[Saved data entries]
########################################

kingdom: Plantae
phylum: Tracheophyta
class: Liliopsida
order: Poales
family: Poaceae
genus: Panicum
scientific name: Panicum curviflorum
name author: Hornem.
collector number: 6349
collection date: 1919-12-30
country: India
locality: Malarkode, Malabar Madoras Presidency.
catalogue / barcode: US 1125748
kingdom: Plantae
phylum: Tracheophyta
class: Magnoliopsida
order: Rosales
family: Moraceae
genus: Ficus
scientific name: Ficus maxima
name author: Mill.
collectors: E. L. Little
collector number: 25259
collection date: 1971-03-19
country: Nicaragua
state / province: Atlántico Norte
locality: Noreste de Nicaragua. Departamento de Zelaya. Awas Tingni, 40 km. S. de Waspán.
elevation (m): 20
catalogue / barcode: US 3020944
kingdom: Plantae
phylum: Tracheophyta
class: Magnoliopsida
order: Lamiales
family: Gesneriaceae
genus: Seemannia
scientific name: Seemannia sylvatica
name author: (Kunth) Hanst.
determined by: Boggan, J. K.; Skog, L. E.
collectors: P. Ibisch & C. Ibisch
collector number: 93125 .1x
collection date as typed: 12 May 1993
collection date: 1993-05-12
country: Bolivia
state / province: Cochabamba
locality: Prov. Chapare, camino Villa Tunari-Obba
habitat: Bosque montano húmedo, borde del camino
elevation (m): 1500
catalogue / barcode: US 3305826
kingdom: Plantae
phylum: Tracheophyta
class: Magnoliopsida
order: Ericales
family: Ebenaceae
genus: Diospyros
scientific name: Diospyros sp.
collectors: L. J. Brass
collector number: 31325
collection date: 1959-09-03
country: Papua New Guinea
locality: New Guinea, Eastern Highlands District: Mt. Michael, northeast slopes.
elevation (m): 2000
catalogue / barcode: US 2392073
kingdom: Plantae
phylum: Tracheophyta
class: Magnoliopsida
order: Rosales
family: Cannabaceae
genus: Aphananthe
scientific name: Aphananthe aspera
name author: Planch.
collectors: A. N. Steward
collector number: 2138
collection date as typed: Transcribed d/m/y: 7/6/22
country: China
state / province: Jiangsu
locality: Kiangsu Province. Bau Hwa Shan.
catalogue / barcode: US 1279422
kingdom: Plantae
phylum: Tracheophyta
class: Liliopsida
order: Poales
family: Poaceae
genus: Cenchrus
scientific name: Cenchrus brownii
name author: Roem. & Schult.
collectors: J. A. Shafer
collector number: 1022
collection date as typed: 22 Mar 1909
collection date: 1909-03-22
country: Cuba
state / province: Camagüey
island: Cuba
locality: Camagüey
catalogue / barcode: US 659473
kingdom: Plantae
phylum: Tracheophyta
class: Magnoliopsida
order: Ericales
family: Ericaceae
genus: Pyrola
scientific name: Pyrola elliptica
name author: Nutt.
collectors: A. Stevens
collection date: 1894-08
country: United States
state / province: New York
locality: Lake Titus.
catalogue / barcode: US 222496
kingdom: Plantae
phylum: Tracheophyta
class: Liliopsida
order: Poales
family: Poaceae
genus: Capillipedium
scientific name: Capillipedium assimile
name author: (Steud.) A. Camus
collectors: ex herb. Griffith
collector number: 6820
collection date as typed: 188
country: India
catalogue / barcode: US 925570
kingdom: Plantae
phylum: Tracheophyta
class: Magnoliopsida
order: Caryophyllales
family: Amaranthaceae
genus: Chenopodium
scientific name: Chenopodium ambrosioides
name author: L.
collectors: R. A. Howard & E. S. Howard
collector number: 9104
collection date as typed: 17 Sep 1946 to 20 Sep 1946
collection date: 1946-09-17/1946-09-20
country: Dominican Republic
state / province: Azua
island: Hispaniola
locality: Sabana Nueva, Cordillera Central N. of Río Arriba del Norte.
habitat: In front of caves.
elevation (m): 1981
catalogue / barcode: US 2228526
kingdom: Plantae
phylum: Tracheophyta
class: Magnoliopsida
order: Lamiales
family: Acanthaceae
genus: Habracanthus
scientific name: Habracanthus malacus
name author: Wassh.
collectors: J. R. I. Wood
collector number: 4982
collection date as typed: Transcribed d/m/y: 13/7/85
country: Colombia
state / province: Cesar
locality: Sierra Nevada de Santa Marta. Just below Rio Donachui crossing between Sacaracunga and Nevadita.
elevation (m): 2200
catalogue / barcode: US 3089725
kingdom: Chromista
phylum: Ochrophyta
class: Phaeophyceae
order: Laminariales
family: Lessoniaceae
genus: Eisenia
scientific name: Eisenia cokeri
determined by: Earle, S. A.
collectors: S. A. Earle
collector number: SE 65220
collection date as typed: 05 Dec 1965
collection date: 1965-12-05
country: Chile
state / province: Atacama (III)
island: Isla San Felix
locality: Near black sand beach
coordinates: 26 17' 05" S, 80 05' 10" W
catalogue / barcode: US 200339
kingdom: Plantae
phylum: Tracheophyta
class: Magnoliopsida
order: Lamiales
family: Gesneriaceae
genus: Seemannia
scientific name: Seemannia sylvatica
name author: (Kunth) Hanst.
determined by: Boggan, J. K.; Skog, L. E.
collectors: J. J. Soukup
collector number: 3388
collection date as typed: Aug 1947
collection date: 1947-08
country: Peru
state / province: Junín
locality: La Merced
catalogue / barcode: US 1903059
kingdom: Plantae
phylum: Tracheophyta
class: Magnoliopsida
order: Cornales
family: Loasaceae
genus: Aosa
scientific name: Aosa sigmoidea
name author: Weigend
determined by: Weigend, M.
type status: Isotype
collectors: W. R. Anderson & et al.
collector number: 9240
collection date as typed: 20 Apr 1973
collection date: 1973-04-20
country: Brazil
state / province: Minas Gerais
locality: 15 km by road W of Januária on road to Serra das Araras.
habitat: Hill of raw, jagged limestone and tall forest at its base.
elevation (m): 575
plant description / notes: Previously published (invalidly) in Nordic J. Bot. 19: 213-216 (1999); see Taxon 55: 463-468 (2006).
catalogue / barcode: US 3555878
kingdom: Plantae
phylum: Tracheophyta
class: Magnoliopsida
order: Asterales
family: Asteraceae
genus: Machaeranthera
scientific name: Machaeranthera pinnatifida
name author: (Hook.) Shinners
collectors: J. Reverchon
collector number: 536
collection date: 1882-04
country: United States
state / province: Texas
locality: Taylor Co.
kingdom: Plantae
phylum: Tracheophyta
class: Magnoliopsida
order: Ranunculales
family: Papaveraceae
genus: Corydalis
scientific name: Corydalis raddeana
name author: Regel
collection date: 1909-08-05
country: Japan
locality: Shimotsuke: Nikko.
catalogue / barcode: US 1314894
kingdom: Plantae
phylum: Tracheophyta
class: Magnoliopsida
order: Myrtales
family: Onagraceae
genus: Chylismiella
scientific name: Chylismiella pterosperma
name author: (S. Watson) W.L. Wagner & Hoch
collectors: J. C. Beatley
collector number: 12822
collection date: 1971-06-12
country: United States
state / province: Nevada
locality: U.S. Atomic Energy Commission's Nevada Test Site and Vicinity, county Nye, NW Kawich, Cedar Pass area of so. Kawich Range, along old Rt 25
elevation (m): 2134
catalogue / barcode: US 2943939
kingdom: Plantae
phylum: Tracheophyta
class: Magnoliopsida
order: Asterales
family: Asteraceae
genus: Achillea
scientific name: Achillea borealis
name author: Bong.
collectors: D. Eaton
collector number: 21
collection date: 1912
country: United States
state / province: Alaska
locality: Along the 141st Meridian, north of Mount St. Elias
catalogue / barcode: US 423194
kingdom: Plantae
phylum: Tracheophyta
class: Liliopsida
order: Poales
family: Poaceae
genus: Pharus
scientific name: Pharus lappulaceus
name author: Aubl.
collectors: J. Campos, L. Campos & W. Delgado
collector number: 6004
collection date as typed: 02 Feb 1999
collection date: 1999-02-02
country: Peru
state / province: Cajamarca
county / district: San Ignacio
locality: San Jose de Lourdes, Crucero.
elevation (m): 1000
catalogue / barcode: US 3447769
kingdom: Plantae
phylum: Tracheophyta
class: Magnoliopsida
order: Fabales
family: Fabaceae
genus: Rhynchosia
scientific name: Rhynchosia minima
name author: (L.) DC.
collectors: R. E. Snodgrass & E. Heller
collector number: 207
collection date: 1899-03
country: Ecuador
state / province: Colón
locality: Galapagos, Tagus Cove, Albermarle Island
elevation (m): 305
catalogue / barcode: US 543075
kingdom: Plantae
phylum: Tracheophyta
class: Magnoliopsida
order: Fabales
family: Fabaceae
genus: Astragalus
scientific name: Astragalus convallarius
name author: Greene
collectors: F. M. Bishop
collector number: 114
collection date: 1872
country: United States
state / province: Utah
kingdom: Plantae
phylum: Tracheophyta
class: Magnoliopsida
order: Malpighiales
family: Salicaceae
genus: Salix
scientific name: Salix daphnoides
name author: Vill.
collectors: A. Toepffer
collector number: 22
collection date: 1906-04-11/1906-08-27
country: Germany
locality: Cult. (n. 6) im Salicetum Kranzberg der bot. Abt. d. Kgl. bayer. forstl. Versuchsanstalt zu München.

########################################

- **TASK REQUIREMENTS**
Rewrite the records from the first line through the line containing "scientific name: Ficus maxima", swapping "locality" for "site description" and leaving everything else unchanged.

- **FINAL RESULT**
kingdom: Plantae
phylum: Tracheophyta
class: Liliopsida
order: Poales
family: Poaceae
genus: Panicum
scientific name: Panicum curviflorum
name author: Hornem.
collector number: 6349
collection date: 1919-12-30
country: India
site description: Malarkode, Malabar Madoras Presidency.
catalogue / barcode: US 1125748
kingdom: Plantae
phylum: Tracheophyta
class: Magnoliopsida
order: Rosales
family: Moraceae
genus: Ficus
scientific name: Ficus maxima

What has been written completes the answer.